The problem —
Any picture in the data below should be skipped, while every line is repeated exactly.

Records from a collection
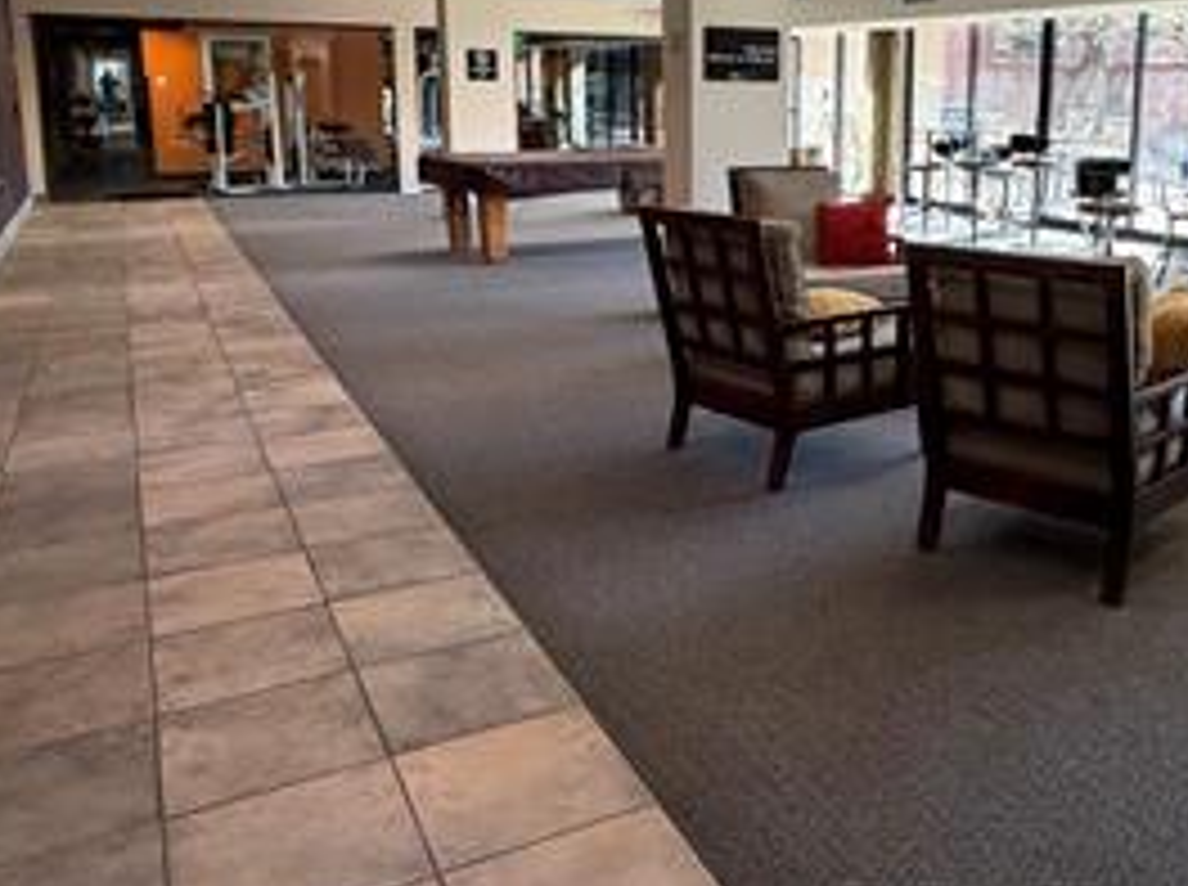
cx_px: 810
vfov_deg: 41.1
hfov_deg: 52.8
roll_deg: -1.0
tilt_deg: -10.2
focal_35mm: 34
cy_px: 290
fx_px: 1165
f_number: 2.2
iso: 250
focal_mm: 2.22
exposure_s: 1/120
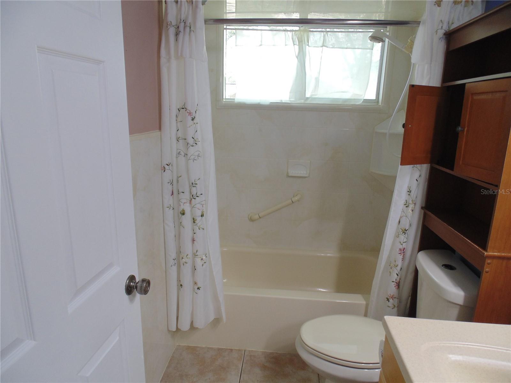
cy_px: 192
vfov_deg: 61.1
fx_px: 325
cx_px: 256
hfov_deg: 76.4
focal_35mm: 22
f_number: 3.1
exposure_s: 1/30
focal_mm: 4
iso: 80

Answer to the exercise —
cx_px: 810
vfov_deg: 41.1
hfov_deg: 52.8
roll_deg: -1.0
tilt_deg: -10.2
focal_35mm: 34
cy_px: 290
fx_px: 1165
f_number: 2.2
iso: 250
focal_mm: 2.22
exposure_s: 1/120
cy_px: 192
vfov_deg: 61.1
fx_px: 325
cx_px: 256
hfov_deg: 76.4
focal_35mm: 22
f_number: 3.1
exposure_s: 1/30
focal_mm: 4
iso: 80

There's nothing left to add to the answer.